Taylors Bridge
These coastal salt marshes, like those throughout the Delaware Bay, provide nursery grounds for resident and migratory fish, protection from flood and storm damage, and feeding grounds for over 200 wetland dependent avian, aquatic, and mammalian species.
In 1961, Shell Oil Company began purchasing land in the upper Delaware Bay area with the intent of constructing an oil refinery and petrochemical complex. At the time, Delaware was divided in its support for a refinery. The potential for job creation was directly at odds with environmental concerns, and it became clear that the pristine habitat of Blackbird Creek and its surrounding marshes needed protection.
In an effort to prevent Shell Oil Company from obtaining one large contiguous tract of land, Delaware Wild Lands began acquiring property around Taylors Bridge starting in 1966. The 700-acre Dickinson Farm bordering Blackbird Creek and the 710-acre Liston/Francis Farm marked our first major purchases in the area. We acquired an additional 700 acres of marshland fronting the Delaware River over the next several years.
Recognizing the need for regulatory protection that would complement land acquisition efforts, Governor Russell Peterson signed the Delaware Coastal Zone Act in 1971. Following several unsuccessful challenges to the Coastal Zone Act, Shell Oil abandoned its plans to construct an oil refinery. In 1984, Delaware Wild Lands and the State of Delaware purchased from Shell Oil an additional 2,700 acres on the shoreline representing a significant victory for the conservation movement.
Delaware Wild Lands now owns and manages more than 3,300 acres of pristine coastal salt marsh and waterfowl habitat in this sensitive ecological region.
Acquisition of the Taylors Bridge Roberts Farm, with its 1,250 acres along Blackbird Creek and the Appoquinimink River is our latest conservation success story in southern New Castle County, completed proudly in partnership with The Conservation Fund and Mt. Cuba Center.
Putting the Puzzle Together
The Taylors Bridge Roberts Farm is especially important because it connects to other key land and waters in this sensitive ecological region.
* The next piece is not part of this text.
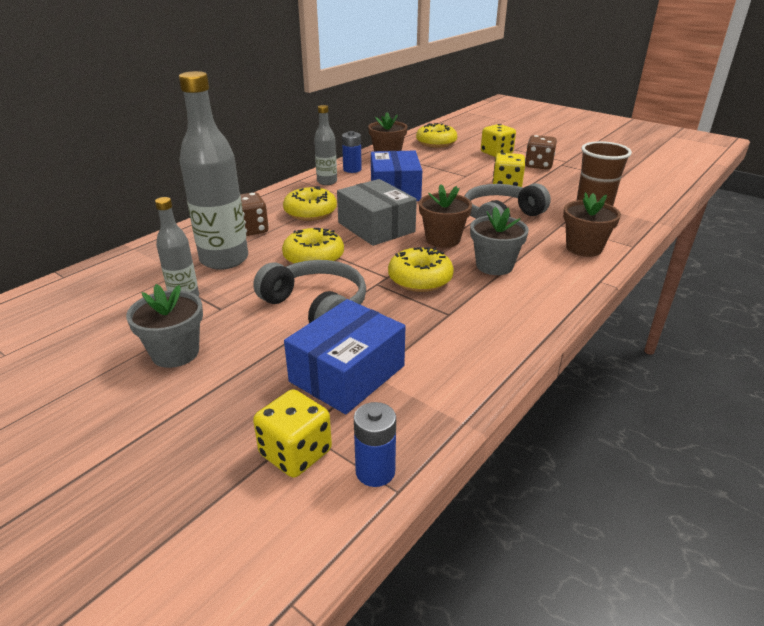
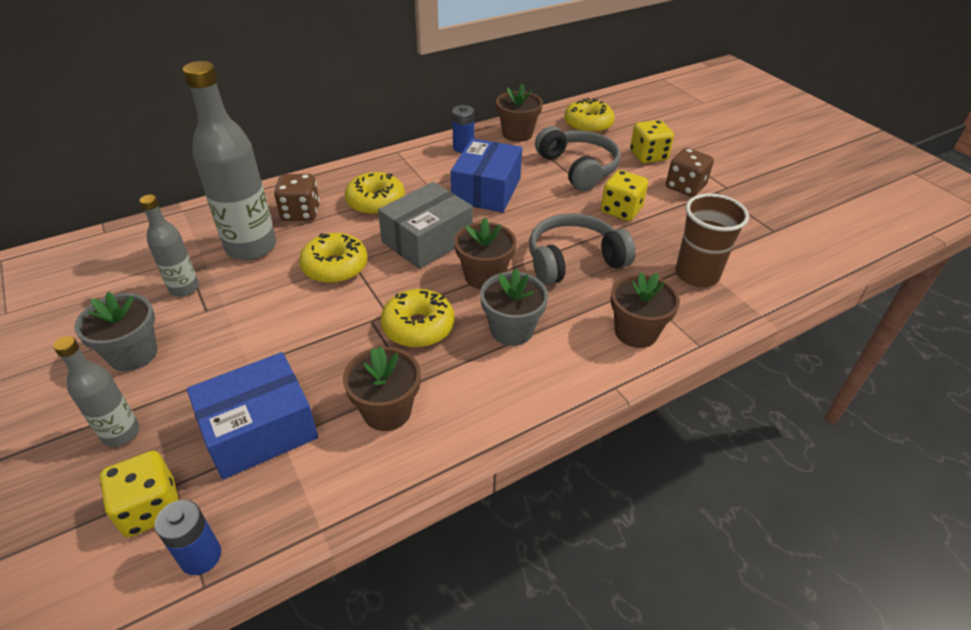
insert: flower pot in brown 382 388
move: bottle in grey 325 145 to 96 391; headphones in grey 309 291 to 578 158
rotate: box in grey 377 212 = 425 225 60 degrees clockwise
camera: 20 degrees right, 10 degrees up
Protection of the Roberts Farm completes a crucial piece in the larger conservation puzzle by creating more than 10,000 acres of contiguous wildlife habitat in one of the most rapidly developing areas of the state.
Now protected forever, this block of 10,000 acres at Taylors Bridge is comprised of 4,500 acres of land owned by Delaware Wild Lands and 5,500 acres of the state-owned Cedar Swamp Wildlife Area. This landscape also supports the health and vitality of other protected lands in the region including the Blackbird-Millington Corridor and the Blackbird Creek Reserve component of the Delaware National Estuarine Research Reserve (DNERR).